Des défenseurs des droits humains engagés dans le suivi des conditions de détention en République démocratique du Congo font face à une pression croissante, marquée par la surveillance, l’intimidation et parfois des poursuites judiciaires, à la suite de leurs efforts discrets visant à documenter la réalité des prisons, selon plusieurs sources indépendantes.
Ces activistes, souvent organisés au sein de réseaux humanitaires informels, visitent régulièrement des détenus afin d’évaluer leurs conditions de vie, de recueillir des témoignages et d’apporter une aide essentielle, notamment sous forme de nourriture et de produits de première nécessité. Bien que ces actions soient présentées comme humanitaires et légales, elles sont perçues avec méfiance par certaines autorités du pays, en particulier lorsque les informations collectées mettent en lumière la surpopulation carcérale, le manque de soins médicaux ou des détentions prolongées sans jugement.
D’après des personnes proches de ces initiatives, la collecte d’informations se fait généralement avec beaucoup de discrétion afin de protéger à la fois les détenus et les visiteurs. Les notes sont rarement prises à l’intérieur des établissements pénitentiaires et les témoignages sont souvent mémorisés puis retranscrits après les visites, afin d’éviter toute confiscation. Malgré ces précautions, les services de sécurité auraient renforcé leurs efforts pour identifier les personnes impliquées, notamment par le suivi des visiteurs, l’interrogatoire de proches et la surveillance des communications.
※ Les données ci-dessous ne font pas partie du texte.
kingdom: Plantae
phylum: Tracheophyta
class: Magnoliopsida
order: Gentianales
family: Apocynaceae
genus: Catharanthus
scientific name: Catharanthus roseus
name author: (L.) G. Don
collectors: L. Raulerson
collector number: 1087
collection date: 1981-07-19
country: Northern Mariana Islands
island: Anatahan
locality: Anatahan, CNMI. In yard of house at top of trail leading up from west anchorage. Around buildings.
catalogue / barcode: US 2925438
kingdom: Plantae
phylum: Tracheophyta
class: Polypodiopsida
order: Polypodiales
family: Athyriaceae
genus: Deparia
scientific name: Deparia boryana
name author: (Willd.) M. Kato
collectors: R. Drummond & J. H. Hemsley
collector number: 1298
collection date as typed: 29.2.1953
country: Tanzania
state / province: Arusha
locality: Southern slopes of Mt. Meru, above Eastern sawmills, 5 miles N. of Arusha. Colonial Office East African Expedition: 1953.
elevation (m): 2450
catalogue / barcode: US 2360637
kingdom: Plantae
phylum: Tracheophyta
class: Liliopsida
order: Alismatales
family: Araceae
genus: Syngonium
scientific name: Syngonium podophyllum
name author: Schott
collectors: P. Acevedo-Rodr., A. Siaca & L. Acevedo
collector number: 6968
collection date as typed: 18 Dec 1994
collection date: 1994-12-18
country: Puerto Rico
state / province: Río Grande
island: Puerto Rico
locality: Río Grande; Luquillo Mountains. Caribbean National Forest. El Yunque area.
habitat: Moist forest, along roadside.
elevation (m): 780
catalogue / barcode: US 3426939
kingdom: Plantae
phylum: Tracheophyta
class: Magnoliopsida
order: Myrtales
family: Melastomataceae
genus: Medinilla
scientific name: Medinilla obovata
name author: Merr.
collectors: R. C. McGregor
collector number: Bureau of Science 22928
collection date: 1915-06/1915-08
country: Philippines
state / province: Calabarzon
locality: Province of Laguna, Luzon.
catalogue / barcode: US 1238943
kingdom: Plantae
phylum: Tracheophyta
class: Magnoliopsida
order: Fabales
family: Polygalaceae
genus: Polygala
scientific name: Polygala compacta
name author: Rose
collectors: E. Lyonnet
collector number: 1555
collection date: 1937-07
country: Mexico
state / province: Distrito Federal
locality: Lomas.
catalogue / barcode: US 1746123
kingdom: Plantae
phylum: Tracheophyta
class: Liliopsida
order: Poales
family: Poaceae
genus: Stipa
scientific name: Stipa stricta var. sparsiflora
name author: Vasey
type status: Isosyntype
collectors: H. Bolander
Plusieurs activistes interrogés décrivent un climat de peur. « Une fois que vous êtes identifié comme quelqu’un qui pose des questions en prison, vous devenez une cible », confie Paul M Muila. « Vous n’êtes pas forcément arrêté immédiatement, mais vous êtes surveillé », renchérit Jean V Ilunga Kayembe.
Le sort des défenseurs des droits de l’homme en RDC préoccupe. Des organisations locales de défense des droits humains telles que le CIFDH, la VSV, la Lucha et d’autres alertent sur le fait que de telles pressions compromettent le contrôle indépendant des lieux de détention, lequel constitue une garantie essentielle contre les abus. Les normes internationales reconnaissent pourtant le droit des acteurs de la société civile à visiter les prisons et à fournir une assistance humanitaire aux détenus.
Des experts juridiques soulignent que restreindre l’accès aux détenus ou criminaliser les visites humanitaires risque d’isoler davantage les prisonniers et de dissimuler des problèmes systémiques. « La transparence dans les systèmes de détention n’est pas une menace pour l’ordre public », explique un analyste. « Elle est un pilier de l’État de droit. »
Face à l’intensification des pressions, de nombreux activistes déclarent avoir réduit ou suspendu leurs visites en prison, suscitant des inquiétudes quant à une possible détérioration des conditions de détention en l’absence de tout regard extérieur.